Top of Provided entries

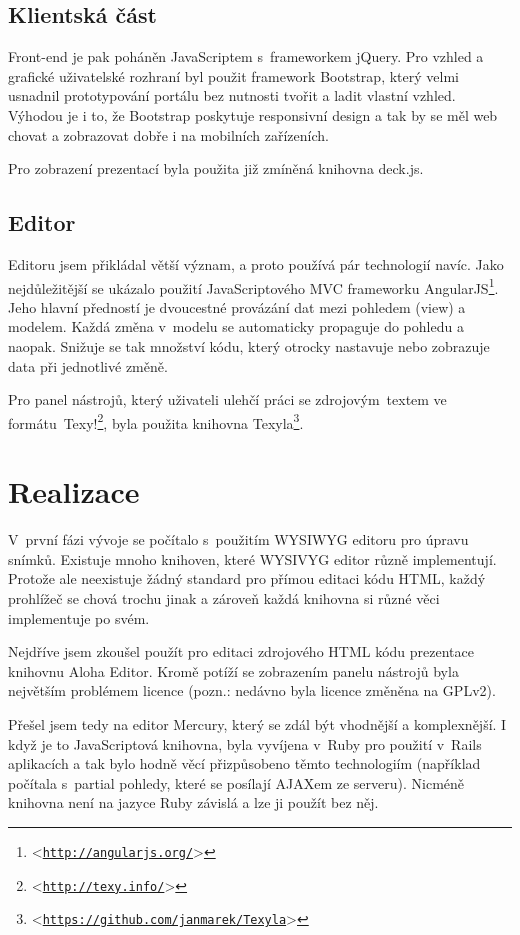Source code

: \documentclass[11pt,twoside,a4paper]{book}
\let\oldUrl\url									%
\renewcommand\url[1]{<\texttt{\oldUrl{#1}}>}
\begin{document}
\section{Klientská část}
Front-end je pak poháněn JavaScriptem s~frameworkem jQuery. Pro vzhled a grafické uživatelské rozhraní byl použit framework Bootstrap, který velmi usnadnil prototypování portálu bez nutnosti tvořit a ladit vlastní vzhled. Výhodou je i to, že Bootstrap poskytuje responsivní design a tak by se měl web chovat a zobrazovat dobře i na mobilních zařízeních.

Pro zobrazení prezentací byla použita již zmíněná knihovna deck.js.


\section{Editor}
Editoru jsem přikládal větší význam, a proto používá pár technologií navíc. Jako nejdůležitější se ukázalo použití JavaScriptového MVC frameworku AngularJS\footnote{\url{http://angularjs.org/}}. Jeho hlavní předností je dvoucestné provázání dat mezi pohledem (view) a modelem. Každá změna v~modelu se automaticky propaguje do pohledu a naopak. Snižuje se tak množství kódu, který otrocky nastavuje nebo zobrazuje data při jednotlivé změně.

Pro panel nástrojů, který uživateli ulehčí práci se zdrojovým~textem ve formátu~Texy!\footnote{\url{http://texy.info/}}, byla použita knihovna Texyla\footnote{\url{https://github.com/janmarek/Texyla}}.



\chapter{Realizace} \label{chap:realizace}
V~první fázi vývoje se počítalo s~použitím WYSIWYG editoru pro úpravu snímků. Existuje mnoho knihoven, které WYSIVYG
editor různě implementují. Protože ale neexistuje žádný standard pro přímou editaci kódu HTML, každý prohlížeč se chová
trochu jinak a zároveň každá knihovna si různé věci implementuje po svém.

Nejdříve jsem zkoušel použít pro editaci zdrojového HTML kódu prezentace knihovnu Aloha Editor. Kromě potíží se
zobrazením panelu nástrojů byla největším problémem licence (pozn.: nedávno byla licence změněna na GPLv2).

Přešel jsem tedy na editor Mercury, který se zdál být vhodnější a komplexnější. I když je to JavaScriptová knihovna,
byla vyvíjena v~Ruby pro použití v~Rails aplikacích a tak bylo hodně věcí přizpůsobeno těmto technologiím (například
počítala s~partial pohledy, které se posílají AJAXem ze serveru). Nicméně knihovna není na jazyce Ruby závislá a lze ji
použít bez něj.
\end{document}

Bottom of Provided entries
Top of Provided entries

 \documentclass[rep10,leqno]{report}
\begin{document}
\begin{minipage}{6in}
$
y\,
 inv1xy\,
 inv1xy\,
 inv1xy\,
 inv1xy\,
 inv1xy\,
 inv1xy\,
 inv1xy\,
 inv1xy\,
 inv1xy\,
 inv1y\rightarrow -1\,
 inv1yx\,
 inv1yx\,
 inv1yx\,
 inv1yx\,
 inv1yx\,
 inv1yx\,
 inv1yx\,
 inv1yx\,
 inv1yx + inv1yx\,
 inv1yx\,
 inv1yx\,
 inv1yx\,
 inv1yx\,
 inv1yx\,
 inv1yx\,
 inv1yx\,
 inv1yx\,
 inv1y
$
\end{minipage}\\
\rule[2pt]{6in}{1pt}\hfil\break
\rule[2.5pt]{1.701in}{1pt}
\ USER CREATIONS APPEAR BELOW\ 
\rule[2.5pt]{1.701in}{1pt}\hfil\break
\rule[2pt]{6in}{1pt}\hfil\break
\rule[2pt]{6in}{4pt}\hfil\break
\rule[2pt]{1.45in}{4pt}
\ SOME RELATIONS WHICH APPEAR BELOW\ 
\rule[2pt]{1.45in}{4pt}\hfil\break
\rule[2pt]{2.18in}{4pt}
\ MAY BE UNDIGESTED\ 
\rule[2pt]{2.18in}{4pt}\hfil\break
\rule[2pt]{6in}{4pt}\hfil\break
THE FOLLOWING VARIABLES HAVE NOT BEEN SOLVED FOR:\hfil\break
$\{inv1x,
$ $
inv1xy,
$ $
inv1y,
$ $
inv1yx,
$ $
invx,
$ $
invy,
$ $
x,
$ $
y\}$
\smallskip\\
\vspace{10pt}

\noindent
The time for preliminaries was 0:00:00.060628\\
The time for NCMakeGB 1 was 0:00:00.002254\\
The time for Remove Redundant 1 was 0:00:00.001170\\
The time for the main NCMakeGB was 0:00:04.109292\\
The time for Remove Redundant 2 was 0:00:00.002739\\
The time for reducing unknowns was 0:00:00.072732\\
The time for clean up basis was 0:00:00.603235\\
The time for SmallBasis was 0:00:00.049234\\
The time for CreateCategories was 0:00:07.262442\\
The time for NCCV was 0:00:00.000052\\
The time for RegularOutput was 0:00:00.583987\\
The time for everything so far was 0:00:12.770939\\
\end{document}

Bottom of Provided entries

§ Directions
Please filter the entries above down to the lines holding "section" and copy them.

§ Answer for this exercise
\section{Klientská část}
\section{Editor}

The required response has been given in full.